[[ Dataset content, beginning ]]

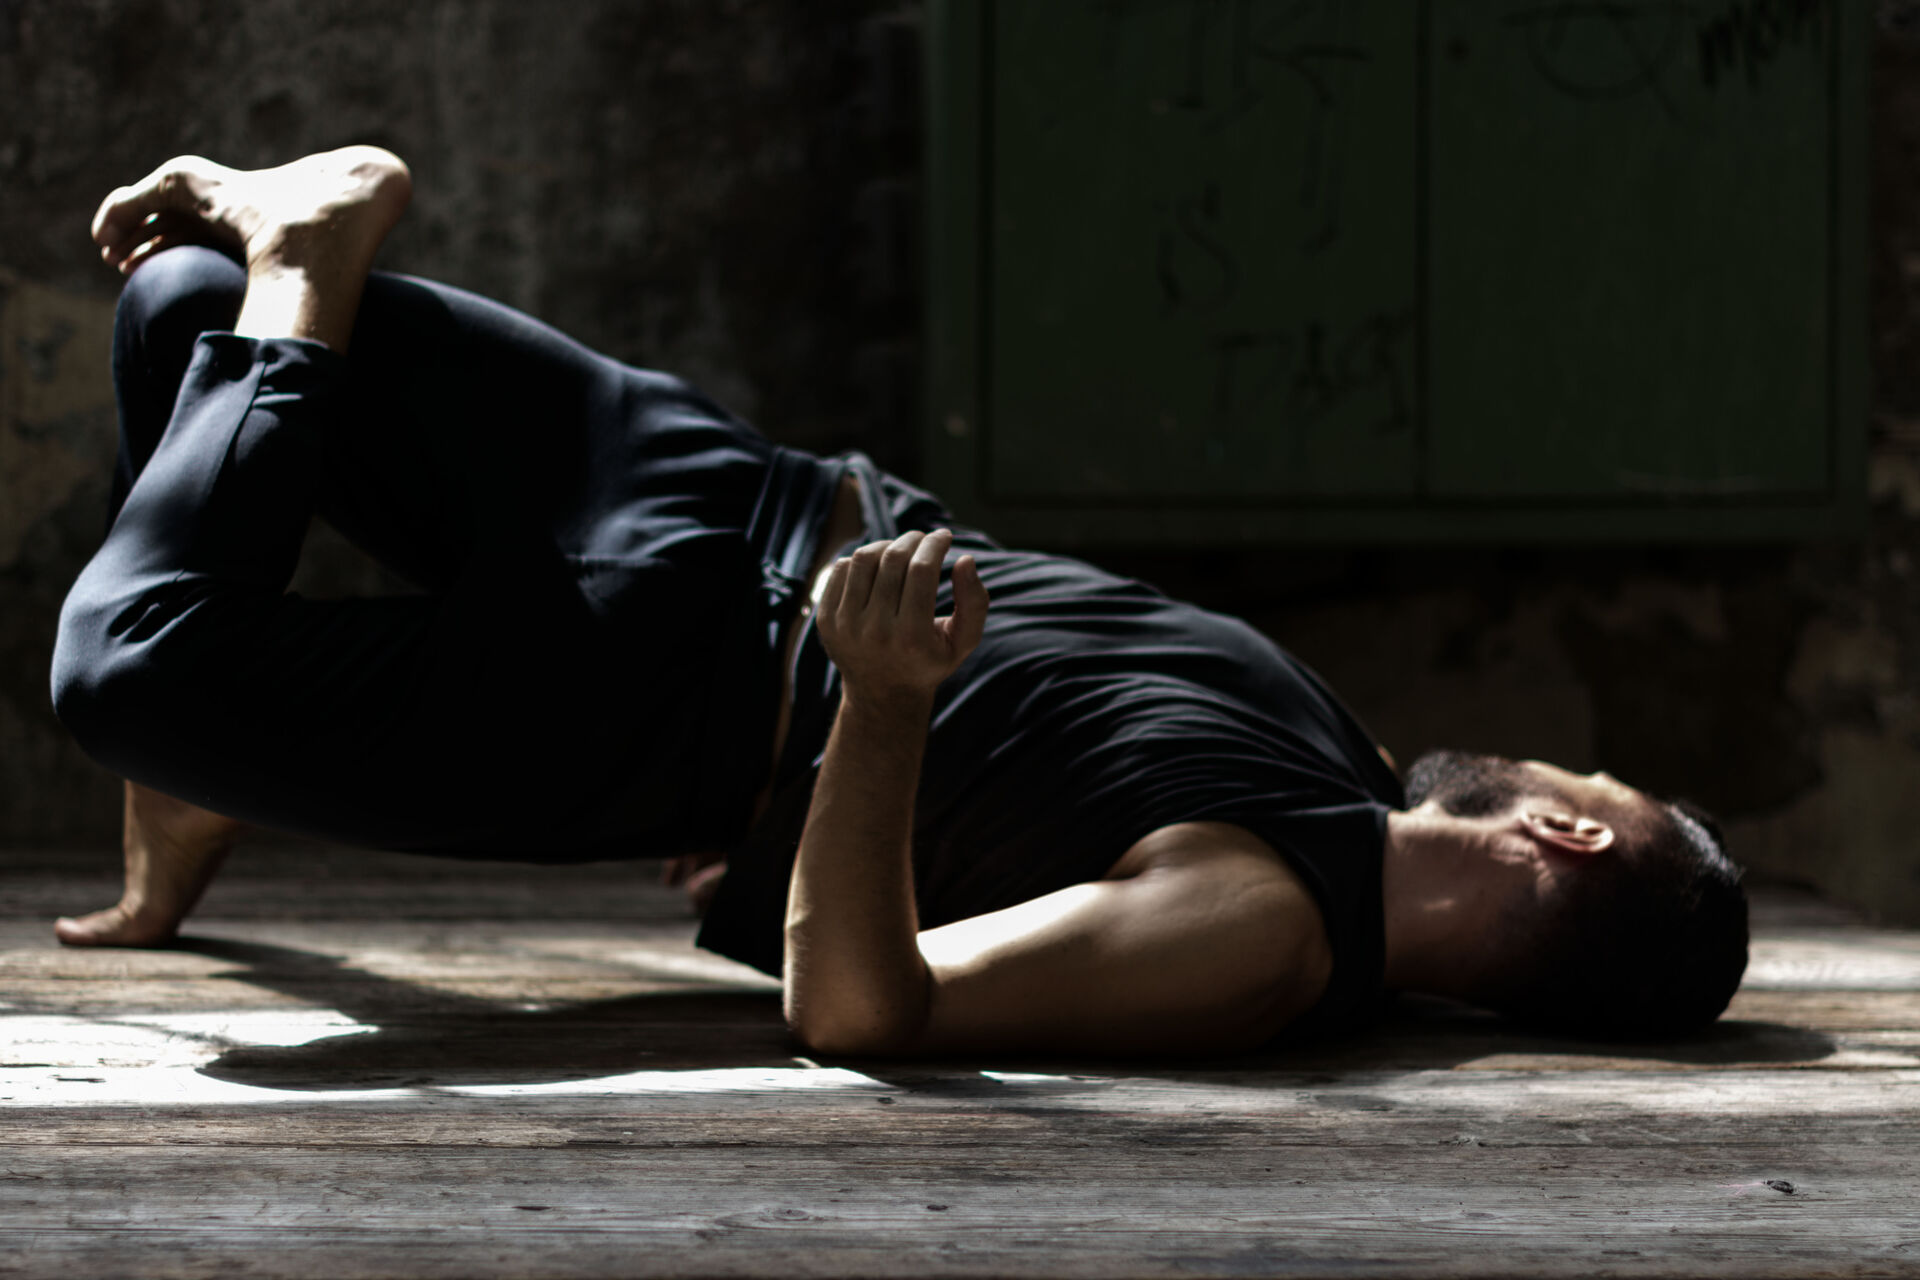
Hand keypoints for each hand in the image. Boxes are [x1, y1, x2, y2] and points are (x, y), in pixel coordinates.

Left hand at [815, 528, 988, 704]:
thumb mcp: (962, 640)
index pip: (922, 570)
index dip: (935, 545)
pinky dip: (863, 559)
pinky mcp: (825, 621)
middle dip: (913, 540)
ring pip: (865, 558)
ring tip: (901, 550)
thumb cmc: (929, 660)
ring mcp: (844, 626)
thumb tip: (965, 560)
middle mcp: (875, 632)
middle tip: (924, 539)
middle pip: (894, 560)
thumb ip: (974, 602)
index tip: (945, 536)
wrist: (882, 693)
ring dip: (887, 544)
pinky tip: (879, 566)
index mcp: (911, 638)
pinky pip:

[[ Dataset content, end ]]

Write out the listing above again, exactly, but with no pictures in the copy.

Hand keypoints for each hand in the image. Boxes are [x1, y1, x2, y2] and points are (x, y), in pixel coordinates.

Left hand at [815, 528, 988, 704]:
thumb mcp: (962, 640)
index pip: (922, 570)
index dip: (935, 545)
pinky dip: (863, 559)
pinky mcp: (825, 621)
middle dip: (913, 540)
ring pip: (865, 558)
ring tip: (901, 550)
thumb cmc: (929, 660)
ring mcp: (844, 626)
thumb tip: (965, 560)
middle mcp: (875, 632)
middle tip: (924, 539)
middle pip: (894, 560)
thumb ip: (974, 602)
index tip: (945, 536)
wrist: (882, 693)
ring dip: (887, 544)
pinky tip: (879, 566)
index mcp: (911, 638)
pinky pip:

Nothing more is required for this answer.